[Dataset excerpts]
_ _ _ _

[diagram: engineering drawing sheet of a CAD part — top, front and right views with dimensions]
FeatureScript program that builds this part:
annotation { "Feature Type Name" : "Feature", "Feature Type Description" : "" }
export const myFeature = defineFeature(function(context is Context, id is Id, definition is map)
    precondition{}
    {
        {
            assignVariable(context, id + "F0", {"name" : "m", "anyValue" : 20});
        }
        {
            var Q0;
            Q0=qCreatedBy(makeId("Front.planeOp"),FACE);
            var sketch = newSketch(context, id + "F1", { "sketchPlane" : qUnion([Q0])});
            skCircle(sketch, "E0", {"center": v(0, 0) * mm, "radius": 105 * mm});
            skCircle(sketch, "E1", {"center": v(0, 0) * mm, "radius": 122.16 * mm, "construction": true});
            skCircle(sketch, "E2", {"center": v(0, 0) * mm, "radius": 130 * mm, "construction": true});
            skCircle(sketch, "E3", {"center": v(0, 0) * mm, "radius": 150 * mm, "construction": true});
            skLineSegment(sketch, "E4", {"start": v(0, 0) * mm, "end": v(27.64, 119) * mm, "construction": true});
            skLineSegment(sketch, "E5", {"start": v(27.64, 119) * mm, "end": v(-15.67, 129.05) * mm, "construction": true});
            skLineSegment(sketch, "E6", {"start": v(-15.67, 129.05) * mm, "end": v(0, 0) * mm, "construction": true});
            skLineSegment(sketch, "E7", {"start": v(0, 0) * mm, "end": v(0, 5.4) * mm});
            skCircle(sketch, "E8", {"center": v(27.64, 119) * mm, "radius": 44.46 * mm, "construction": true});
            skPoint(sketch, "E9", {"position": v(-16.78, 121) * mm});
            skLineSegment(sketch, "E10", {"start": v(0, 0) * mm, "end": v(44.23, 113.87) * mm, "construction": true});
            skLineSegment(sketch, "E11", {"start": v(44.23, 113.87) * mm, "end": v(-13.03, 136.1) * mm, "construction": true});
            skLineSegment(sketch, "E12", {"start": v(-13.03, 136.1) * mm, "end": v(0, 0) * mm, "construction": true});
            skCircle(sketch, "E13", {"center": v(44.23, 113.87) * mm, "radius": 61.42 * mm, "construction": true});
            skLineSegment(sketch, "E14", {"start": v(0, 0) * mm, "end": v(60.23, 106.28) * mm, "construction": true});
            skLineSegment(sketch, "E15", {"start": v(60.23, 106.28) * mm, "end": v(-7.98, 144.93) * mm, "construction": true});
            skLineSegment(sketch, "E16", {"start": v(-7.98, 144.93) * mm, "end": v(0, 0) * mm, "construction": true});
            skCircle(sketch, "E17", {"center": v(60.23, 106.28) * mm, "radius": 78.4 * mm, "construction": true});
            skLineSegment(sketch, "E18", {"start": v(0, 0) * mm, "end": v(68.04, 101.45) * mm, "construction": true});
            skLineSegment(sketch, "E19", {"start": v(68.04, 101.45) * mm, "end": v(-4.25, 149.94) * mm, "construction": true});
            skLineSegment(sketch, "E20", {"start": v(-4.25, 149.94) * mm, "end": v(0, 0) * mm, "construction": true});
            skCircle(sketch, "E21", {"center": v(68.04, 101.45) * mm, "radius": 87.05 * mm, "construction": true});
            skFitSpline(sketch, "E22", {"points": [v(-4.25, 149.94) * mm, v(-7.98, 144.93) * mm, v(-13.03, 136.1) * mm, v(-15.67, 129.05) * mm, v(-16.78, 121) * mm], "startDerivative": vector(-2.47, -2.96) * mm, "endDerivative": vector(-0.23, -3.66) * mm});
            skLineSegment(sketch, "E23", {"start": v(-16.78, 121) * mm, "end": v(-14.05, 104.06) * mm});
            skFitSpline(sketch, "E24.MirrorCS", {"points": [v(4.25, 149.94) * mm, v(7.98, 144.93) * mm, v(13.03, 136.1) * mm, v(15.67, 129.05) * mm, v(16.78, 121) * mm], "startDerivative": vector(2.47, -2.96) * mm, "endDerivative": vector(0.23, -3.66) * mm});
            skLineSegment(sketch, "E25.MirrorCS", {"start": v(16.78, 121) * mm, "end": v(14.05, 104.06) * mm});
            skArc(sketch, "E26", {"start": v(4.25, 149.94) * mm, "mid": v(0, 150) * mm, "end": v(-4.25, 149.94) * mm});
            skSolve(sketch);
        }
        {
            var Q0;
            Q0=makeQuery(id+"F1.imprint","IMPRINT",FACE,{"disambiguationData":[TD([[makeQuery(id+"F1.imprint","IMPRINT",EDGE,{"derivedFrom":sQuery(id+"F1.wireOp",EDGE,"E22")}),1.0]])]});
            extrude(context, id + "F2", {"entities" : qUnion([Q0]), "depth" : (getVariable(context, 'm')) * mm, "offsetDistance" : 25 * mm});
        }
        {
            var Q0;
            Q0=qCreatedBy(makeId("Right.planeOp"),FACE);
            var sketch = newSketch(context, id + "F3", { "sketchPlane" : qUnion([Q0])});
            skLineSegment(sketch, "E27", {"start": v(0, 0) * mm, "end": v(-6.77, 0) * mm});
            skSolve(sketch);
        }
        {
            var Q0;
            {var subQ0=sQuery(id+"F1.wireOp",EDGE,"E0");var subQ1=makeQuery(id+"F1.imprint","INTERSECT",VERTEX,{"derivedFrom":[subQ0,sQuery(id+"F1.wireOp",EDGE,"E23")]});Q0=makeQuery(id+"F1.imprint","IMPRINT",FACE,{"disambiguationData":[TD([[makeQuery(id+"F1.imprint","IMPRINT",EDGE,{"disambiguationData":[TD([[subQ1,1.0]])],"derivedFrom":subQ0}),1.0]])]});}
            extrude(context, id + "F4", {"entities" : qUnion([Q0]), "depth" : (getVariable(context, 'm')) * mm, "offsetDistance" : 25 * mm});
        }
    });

_ _ _ _

PROBLEM DESCRIPTION.
How many lines of the entries above contain the string "getVariable"? Case counts. Give only the number.

COMPLETE RESPONSE.
2